L’evento rappresenta ogni anno un’importante testimonianza di convivenza civile tra popoli diversi. La Capitale ha imparato con gli anni a riconoscere l’importanza dello stare insieme, ma bisogna ancora lavorare molto per abbandonare i luoghi comuni che ci sono soprattutto per quanto riguarda i migranti.

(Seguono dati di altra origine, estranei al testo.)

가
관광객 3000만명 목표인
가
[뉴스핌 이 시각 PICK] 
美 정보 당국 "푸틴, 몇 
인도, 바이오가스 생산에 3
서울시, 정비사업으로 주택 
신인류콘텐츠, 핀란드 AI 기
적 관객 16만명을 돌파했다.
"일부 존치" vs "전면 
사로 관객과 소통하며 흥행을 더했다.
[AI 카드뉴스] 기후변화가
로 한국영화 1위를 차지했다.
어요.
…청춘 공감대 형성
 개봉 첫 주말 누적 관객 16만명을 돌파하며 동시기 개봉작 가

La paura del diverso, dello straniero, di chi ha un’altra cultura ci fa rimanere chiusi in noi stessi ed è il modo peggiore per affrontare l’accoglienza e il fenomeno della migrazione.

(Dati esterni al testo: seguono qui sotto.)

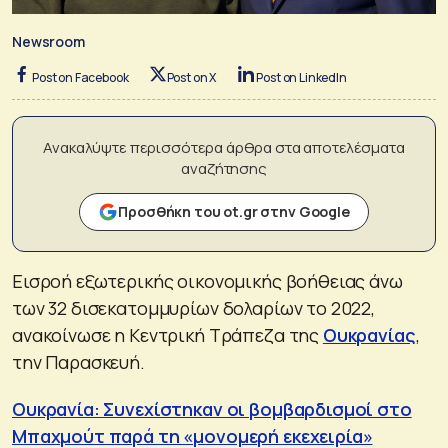
Newsroom
Post on Facebook
Post on X
Post on LinkedIn
Ανακαλύψτε περισσότερα άρθρα στα αποτελέσματα
αναζήτησης
Προσθήκη του ot.gr στην Google
Εισροή εξωτερικής οικονομικής βοήθειας άνω
των 32 δισεκατομμυρίων δολαρίων το 2022,
ανακοίνωσε η Κεντρική Τράπεζα της
Ουκρανίας
,
την Παρασκευή.
Ουκρανία: Συνεχίστηκαν οι βομβαρδισμοί στο
Μπαχμούτ παρά τη «μονομερή εκεχειρία»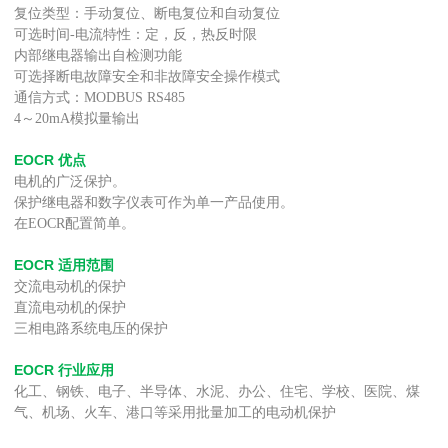
复位类型：手动复位、断电复位和自动复位
可选时间
电流特性：定，反，热反时限
-
内部继电器输出自检测功能
可选择断电故障安全和非故障安全操作模式
通信方式：
MODBUS RS485
4
～
20mA
模拟量输出
EOCR
优点
电机的广泛保护。
保护继电器和数字仪表可作为单一产品使用。
在
EOCR
配置简单。
EOCR
适用范围
交流电动机的保护
直流电动机的保护
三相电路系统电压的保护
EOCR
行业应用
化工、钢铁、电子、半导体、水泥、办公、住宅、学校、医院、煤
气、机场、火车、港口等采用批量加工的电动机保护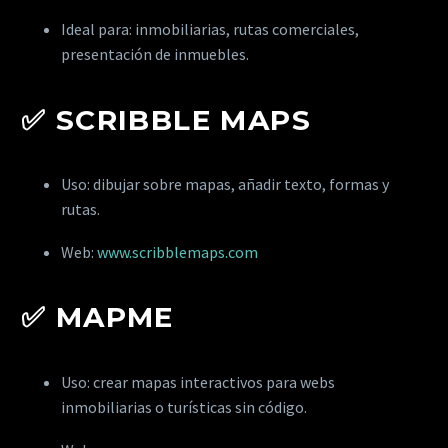
Ideal para: inmobiliarias, rutas comerciales,
presentación de inmuebles.
✅
SCRIBBLE MAPS
Uso: dibujar sobre mapas, añadir texto, formas y
rutas.
Web:
www.scribblemaps.com
✅
MAPME
Uso: crear mapas interactivos para webs
inmobiliarias o turísticas sin código.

La Festa dei Popoli diventa sempre un incontro che crea solidarietà e fa superare qualsiasi distanza, come appunto si vede nella celebrazione eucaristica, dove ogni etnia ha un suo spazio e si partecipa tutti insieme.
La celebrazione eucaristica della Festa dei Popoli nella Basilica di San Giovanni in Laterano, è stata presieduta dal cardinale segretario di Stato, Pietro Parolin, che ha posto l’accento sul brano del Vangelo, un vero e proprio testamento di Gesù che ci parla del nuovo comandamento, ovvero amarci a vicenda come Lui ha amato noi.
Il comandamento nuovo è la base per ogni azione umana di amore, poiché noi amiamo perché siamo stati prima amati da qualcuno e questo porta ad accogliere e creare un mondo nuovo soltanto con l’amore libero e incondizionato di Cristo. È necessario capire che le differenze tra le varie comunità ed etnie sono una vera ricchezza. Al contrario, chiudersi in se stessi o anche solamente ignorare l’altro significa non amare e la mancanza di amore è il primo passo per uccidere l’altro nel nostro cuore, estrometterlo ed emarginarlo.
La celebrazione eucaristica è stata animata da 26 comunità etniche provenienti da diverse nazionalità.